## Activity:
Would you please transcribe, exactly as written, the lines of the entries below starting at the one that holds "stool: present [451,432,538,573]" and ending at the one that holds "cereal box: none", both included?

## Records shown:
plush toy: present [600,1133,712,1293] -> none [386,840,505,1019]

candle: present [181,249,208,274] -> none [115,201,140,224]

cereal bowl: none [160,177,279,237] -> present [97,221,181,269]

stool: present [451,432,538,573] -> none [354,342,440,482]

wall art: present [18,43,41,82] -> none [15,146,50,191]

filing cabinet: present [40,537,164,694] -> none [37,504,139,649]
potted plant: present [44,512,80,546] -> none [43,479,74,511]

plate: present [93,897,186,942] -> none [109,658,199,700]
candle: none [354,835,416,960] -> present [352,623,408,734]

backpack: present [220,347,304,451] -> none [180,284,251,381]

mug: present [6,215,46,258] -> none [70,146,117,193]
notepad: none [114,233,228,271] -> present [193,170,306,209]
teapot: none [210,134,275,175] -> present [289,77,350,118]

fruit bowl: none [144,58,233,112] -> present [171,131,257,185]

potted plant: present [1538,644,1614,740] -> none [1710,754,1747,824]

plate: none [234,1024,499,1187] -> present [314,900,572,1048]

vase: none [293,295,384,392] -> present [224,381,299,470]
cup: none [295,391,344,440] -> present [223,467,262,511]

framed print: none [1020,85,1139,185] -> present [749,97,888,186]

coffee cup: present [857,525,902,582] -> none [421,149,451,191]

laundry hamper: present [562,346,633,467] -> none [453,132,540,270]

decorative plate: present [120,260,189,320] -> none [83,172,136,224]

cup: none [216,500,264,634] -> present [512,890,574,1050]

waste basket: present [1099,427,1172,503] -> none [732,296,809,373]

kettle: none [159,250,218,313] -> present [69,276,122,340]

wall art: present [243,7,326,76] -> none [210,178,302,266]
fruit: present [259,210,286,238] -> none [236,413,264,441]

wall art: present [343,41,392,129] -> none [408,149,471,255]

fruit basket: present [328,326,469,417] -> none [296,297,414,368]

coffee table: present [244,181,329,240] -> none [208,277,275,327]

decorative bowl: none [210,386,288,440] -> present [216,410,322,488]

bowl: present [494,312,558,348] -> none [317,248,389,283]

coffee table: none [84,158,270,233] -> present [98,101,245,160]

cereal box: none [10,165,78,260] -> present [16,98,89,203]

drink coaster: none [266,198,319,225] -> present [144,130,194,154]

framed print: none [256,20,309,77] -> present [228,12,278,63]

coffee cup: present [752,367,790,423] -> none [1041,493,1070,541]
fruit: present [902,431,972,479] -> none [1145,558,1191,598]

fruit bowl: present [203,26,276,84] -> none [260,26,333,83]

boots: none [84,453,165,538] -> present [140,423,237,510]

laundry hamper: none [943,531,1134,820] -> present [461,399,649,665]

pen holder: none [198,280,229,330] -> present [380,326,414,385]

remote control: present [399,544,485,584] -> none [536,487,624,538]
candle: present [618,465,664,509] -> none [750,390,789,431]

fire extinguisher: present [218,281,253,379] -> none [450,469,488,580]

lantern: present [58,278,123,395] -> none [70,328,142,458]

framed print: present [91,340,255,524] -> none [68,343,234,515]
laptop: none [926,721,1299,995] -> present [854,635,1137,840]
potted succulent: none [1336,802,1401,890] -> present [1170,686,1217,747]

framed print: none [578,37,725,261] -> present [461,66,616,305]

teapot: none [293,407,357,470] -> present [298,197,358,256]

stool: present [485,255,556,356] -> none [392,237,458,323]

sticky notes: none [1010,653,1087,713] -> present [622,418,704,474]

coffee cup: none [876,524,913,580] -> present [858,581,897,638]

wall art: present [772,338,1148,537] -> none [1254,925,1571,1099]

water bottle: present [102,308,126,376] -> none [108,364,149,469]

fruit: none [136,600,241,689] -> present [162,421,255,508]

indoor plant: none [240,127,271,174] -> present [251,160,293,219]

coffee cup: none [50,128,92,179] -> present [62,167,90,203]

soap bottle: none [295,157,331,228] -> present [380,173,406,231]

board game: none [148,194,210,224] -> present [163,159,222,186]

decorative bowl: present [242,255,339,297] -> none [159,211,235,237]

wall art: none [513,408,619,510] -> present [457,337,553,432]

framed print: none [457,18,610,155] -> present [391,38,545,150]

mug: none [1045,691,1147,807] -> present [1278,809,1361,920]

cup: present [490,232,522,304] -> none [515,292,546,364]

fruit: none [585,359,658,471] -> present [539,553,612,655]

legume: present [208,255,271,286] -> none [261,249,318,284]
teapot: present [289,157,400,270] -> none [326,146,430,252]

## Written response:
stool: present [451,432,538,573] -> none [354,342,440,482]

wall art: present [18,43,41,82] -> none [15,146,50,191]

filing cabinet: present [40,537,164,694] -> none [37,504,139,649]
potted plant: present [44,512,80,546] -> none [43,479,74,511]

plate: present [93,897,186,942] -> none [109,658,199,700]
candle: none [354,835,416,960] -> present [352,623,408,734]

backpack: present [220,347,304,451] -> none [180,284,251,381]

mug: present [6,215,46,258] -> none [70,146,117,193]
notepad: none [114,233,228,271] -> present [193,170,306,209]
teapot: none [210,134,275,175] -> present [289,77,350,118]

fruit bowl: none [144,58,233,112] -> present [171,131,257,185]

potted plant: present [1538,644,1614,740] -> none [1710,754,1747,824]

plate: none [234,1024,499,1187] -> present [314,900,572,1048]

vase: none [293,295,384,392] -> present [224,381,299,470]
cup: none [295,391,344,440] -> present [223,467,262,511]

framed print: none [1020,85,1139,185] -> present [749,97,888,186]

coffee cup: present [857,525,902,582] -> none [421,149,451,191]

laundry hamper: present [562,346,633,467] -> none [453,132,540,270]

decorative plate: present [120,260,189,320] -> none [83,172,136,224]

cup: none [216,500,264,634] -> present [512,890,574,1050]

waste basket: present [1099,427,1172,503] -> none [732,296,809,373]

kettle: none [159,250,218,313] -> present [69,276,122,340]

wall art: present [243,7,326,76] -> none [210,178,302,266]
fruit: present [259,210,286,238] -> none [236,413,264,441]

wall art: present [343,41,392,129] -> none [408,149,471,255]

fruit basket: present [328,326,469,417] -> none [296,297,414,368]

coffee table: present [244,181,329,240] -> none [208,277,275,327]

decorative bowl: none [210,386,288,440] -> present [216,410,322,488]

bowl: present [494,312,558,348] -> none [317,248,389,283]

coffee table: none [84,158,270,233] -> present [98,101,245,160]

cereal box: none [10,165,78,260] -> present [16,98,89,203]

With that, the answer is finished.